[Page images and their extracted text]
***
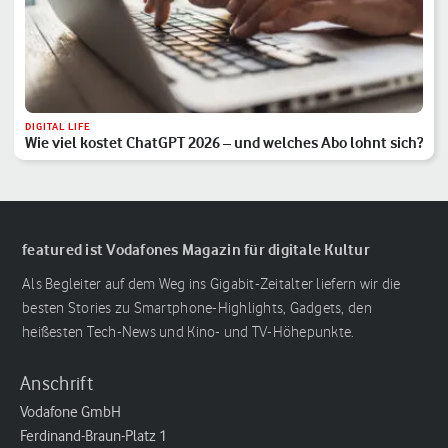
DIGITAL LIFE
Wie viel kostet ChatGPT 2026 – und welches Abo lohnt sich?
featured ist Vodafones Magazin für digitale Kultur
Als Begleiter auf dem Weg ins Gigabit-Zeitalter liefern wir die
besten Stories zu Smartphone-Highlights, Gadgets, den
heißesten Tech-News und Kino- und TV-Höhepunkte.
Anschrift
Vodafone GmbH
Ferdinand-Braun-Platz 1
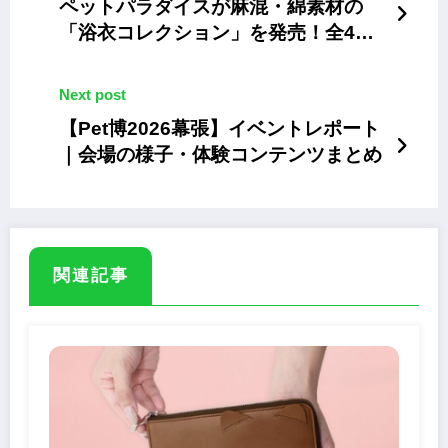
ペットパラダイスが麻混・綿素材の
「浴衣コレクション」を発売！全4柄
を展開
Next post
【Pet博2026幕張】イベントレポート
｜会場の様子・体験コンテンツまとめ
関連記事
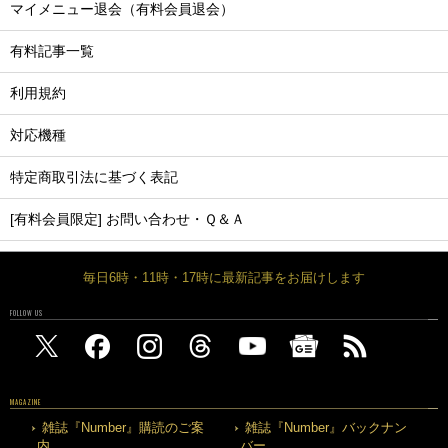
マイメニュー退会（有料会員退会）
有料記事一覧
利用規約
対応機種
特定商取引法に基づく表記
[有料会員限定] お問い合わせ・Ｑ＆Ａ
毎日6時・11時・17時に最新記事をお届けします
FOLLOW US
MAGAZINE
雑誌『Number』購読のご案
雑誌『Number』バックナン
内
バー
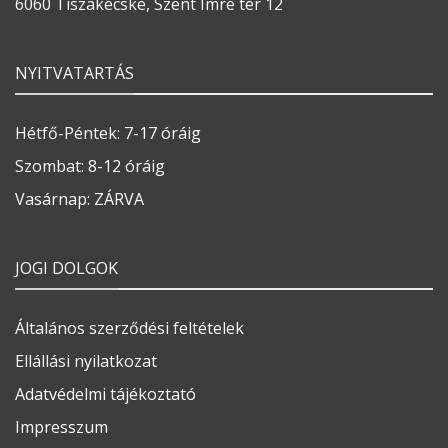
6060 Tiszakécske, Szent Imre tér 12
NYITVATARTÁS
Hétfő-Péntek: 7-17 óráig
Szombat: 8-12 óráig
Vasárnap: ZÁRVA
JOGI DOLGOK
Általános szerződési feltételek
Ellállási nyilatkozat
Adatvédelmi tájékoztató
Impresszum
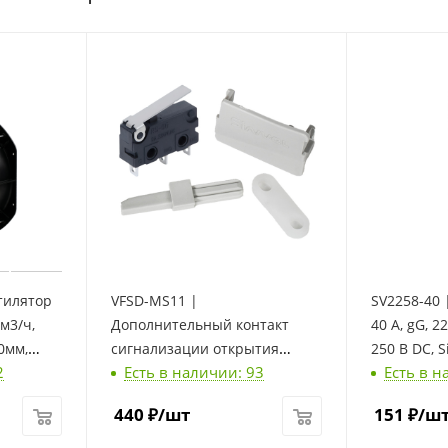
тилятор
VFSD-MS11 |
SV2258-40 
м3/ч,
Дополнительный контакт
40 А, gG, 2
0мм,
сигнализации открытия
250 B DC, S
2
Есть в наличии: 93
Есть в н
L7035
крышки для VFSD-400, VFSD-
630, Sinvel
440
₽
/шт
151
₽
/ш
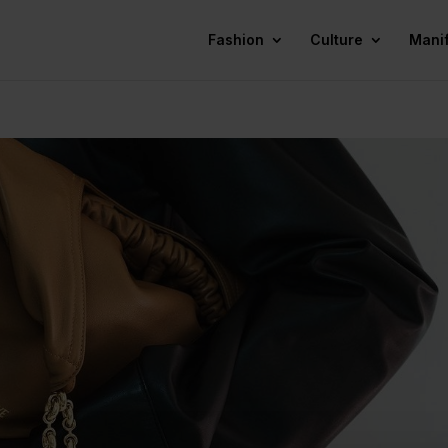
Fashion
Culture
Mani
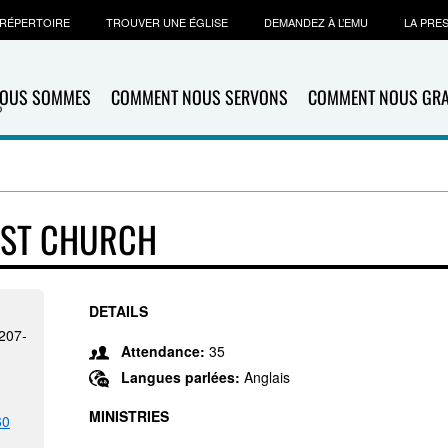
RÉPERTOIRE
TROUVER UNE ÉGLISE
DEMANDEZ À L’EMU
LA PRE
NOUS SOMMES
COMMENT NOUS SERVONS
COMMENT NOUS GR
IST CHURCH
DETAILS
7207-
Attendance:
35
Langues parlées:
Anglais
MINISTRIES
60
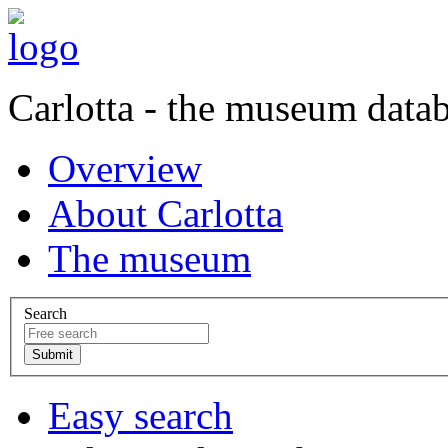
Carlotta - the museum data
Overview
About Carlotta
The museum
Search
Easy search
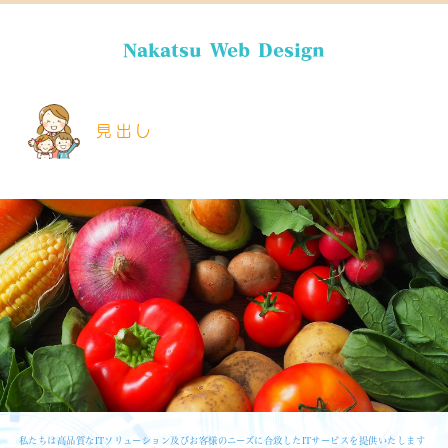
Nakatsu Web Design
見出し
私たちは高品質なITソリューション及びお客様のニーズに合致したITサービスを提供いたします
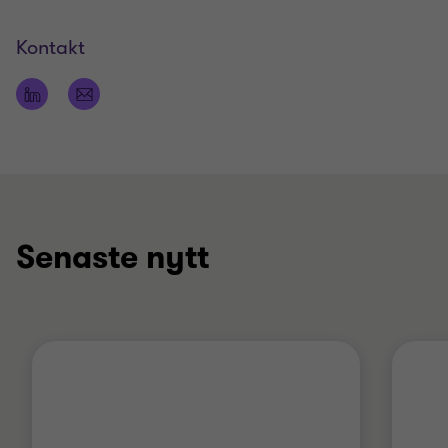
Kontakt
Senaste nytt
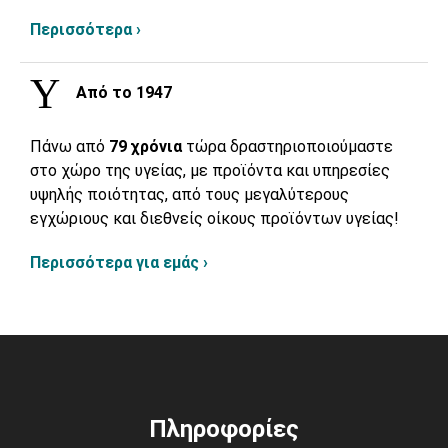
Περισσότερα ›
Από το 1947
Πάνω από
79 χρόνια
τώρα δραστηριοποιούμαστε
στο χώρο της υγείας, με προϊόντα και υπηρεσίες
υψηλής ποιότητας, από τους μεγαλύτερους
εγχώριους και διεθνείς οίκους προϊόντων υγείας!
Περισσότερα για εμάς ›
Πληροφορίες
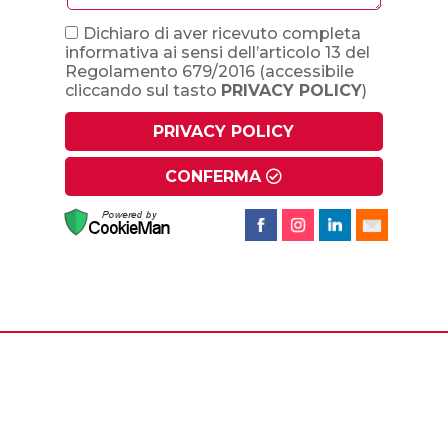
Dichiaro di aver ricevuto completa
informativa ai sensi dell’articolo 13 del
Regolamento 679/2016
(accessibile
cliccando sul tasto
PRIVACY POLICY
)
PRIVACY POLICY
CONFERMA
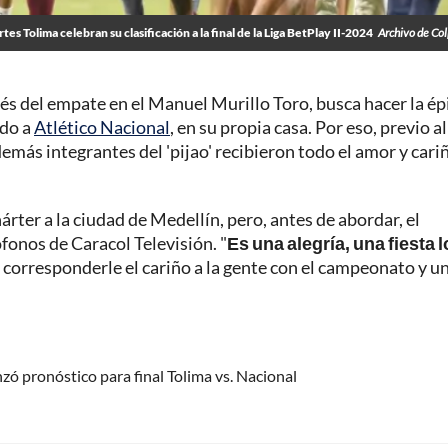
es Tolima celebran su clasificación a la final de la Liga BetPlay II-2024
Archivo de Co
és del empate en el Manuel Murillo Toro, busca hacer la ép
ndo a
Atlético Nacional
, en su propia casa. Por eso, previo al
emás integrantes del 'pijao' recibieron todo el amor y cari
hárter a la ciudad de Medellín, pero, antes de abordar, el
fonos de Caracol Televisión. "
Es una alegría, una fiesta 
corresponderle el cariño a la gente con el campeonato y u
zó pronóstico para final Tolima vs. Nacional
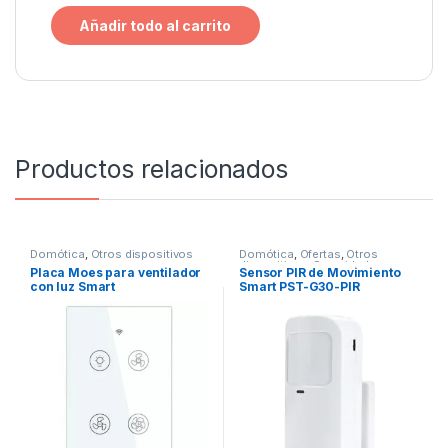
Añadir todo al carrito
Productos relacionados
Domótica
,
Otros dispositivos
Domótica
,
Ofertas
,
Otros
dispositivos
,
Seguridad
,
Placa Moes para ventilador
Sensor PIR de Movimiento
Sensores y Alarmas
con luz Smart
Smart PST-G30-PIR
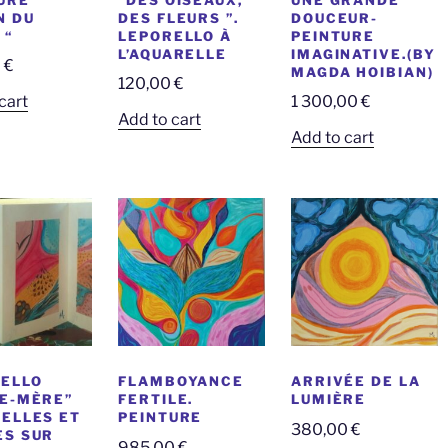
N DU
DES FLEURS ”.
DOUCEUR-
 “
LEPORELLO À
PEINTURE
L’AQUARELLE
IMAGINATIVE.(BY
0
€
MAGDA HOIBIAN)
120,00
€
cart
1 300,00
€
Add to cart
Add to cart
ELLO
FLAMBOYANCE
ARRIVÉE DE LA
E-MÈRE”
FERTILE.
LUMIÈRE
ELLES ET
PEINTURE
380,00
€
S SUR
985,00
€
***
» What you have to do
Please transcribe the extracted text of every item above line for line, and leave out the pictures.

» Result below
DIGITAL LIFE
Wie viel kostet ChatGPT 2026 – und welches Abo lohnt sich?
featured ist Vodafones Magazin für digitale Kultur
Als Begleiter auf dem Weg ins Gigabit-Zeitalter liefern wir die
besten Stories zu Smartphone-Highlights, Gadgets, den
heißesten Tech-News und Kino- und TV-Höhepunkte.
Anschrift
Vodafone GmbH
Ferdinand-Braun-Platz 1
ペットパラダイスが麻混・綿素材の
「浴衣コレクション」を発売！全4柄
を展開
Next post
【Pet博2026幕張】イベントレポート
｜会場の様子・体験コンテンツまとめ
関連記事
マイメニュー退会（有料会員退会）
有料記事一覧
利用規約
対応機種
特定商取引法に基づく表記
[有料会員限定] お問い合わせ・Ｑ＆Ａ
毎日6時・11時・17時に最新記事をお届けします
FOLLOW US
MAGAZINE
雑誌『Number』購読のご案
雑誌『Number』バックナン
内
バー
6060 Tiszakécske, Szent Imre tér 12
NYITVATARTÁS
Hétfő-Péntek: 7-17 óráig
Szombat: 8-12 óráig
Vasárnap: ZÁRVA
JOGI DOLGOK
Általános szerződési feltételek
Ellállási nyilatkozat
Adatvédelmi tájékoztató
Impresszum
тилятор
VFSD-MS11 |
SV2258-40 
м3/ч,
Дополнительный контакт
40 А, gG, 2
0мм,
сигнализации открытия
250 B DC, S
2
Есть в наличии: 93
Есть в н
L7035
крышки для VFSD-400, VFSD-
630, Sinvel
440
₽
/шт
151
₽
/ш
Fashion
Culture
Mani
RÉPERTOIRE
TROUVER UNE ÉGLISE
DEMANDEZ À L’EMU
LA PRE
NOUS SOMMES
COMMENT NOUS SERVONS
COMMENT NOUS GR
IST CHURCH
DETAILS
7207-
Attendance:
35
Langues parlées:
Anglais
MINISTRIES
60
Carlotta - the museum data
Overview
About Carlotta
The museum
Search
Easy search
Nakatsu Web Design
見出し
私たちは高品質なITソリューション及びお客様のニーズに合致したITサービスを提供いたします
Kontakt
Senaste nytt
Περισσότερα ›
Από το 1947
Πάνω από
79 χρόνια
τώρα δραστηριοποιούμαστε
στο χώρο της υγείας, με προϊόντα και υπηρεσίες
υψηλής ποιότητας, από τους μεγαλύτερους
εγχώριους και διεθνείς οίκους προϊόντων υγείας!
Περισσότερα για εμάς ›
Πληροφορίες
Dichiaro di aver ricevuto completa
informativa ai sensi dell’articolo 13 del
Regolamento 679/2016
(accessibile
cliccando sul tasto
PRIVACY POLICY
)
PRIVACY POLICY
CONFERMA
es Tolima celebran su clasificación a la final de la Liga BetPlay II-2024
Archivo de Co
és del empate en el Manuel Murillo Toro, busca hacer la ép
ndo a
Atlético Nacional
, en su propia casa. Por eso, previo al
emás integrantes del 'pijao' recibieron todo el amor y cari
hárter a la ciudad de Medellín, pero, antes de abordar, el
fonos de Caracol Televisión. "
Es una alegría, una fiesta 
corresponderle el cariño a la gente con el campeonato y u
zó pronóstico para final Tolima vs. Nacional
Añadir todo al carrito
Productos relacionados
Domótica
,
Otros dispositivos
Domótica
,
Ofertas
,
Otros
dispositivos
,
Seguridad
,
Placa Moes para ventilador
Sensor PIR de Movimiento
Sensores y Alarmas
con luz Smart
Smart PST-G30-PIR
N DU
DES FLEURS ”.
DOUCEUR-
 “
LEPORELLO À
PEINTURE
L’AQUARELLE
IMAGINATIVE.(BY
0
€
MAGDA HOIBIAN)
120,00
€
cart
1 300,00
€
Add to cart
Add to cart
ELLO
FLAMBOYANCE
ARRIVÉE DE LA
E-MÈRE”
FERTILE.
LUMIÈRE
ELLES ET
PEINTURE
380,00
€
S SUR
985,00
€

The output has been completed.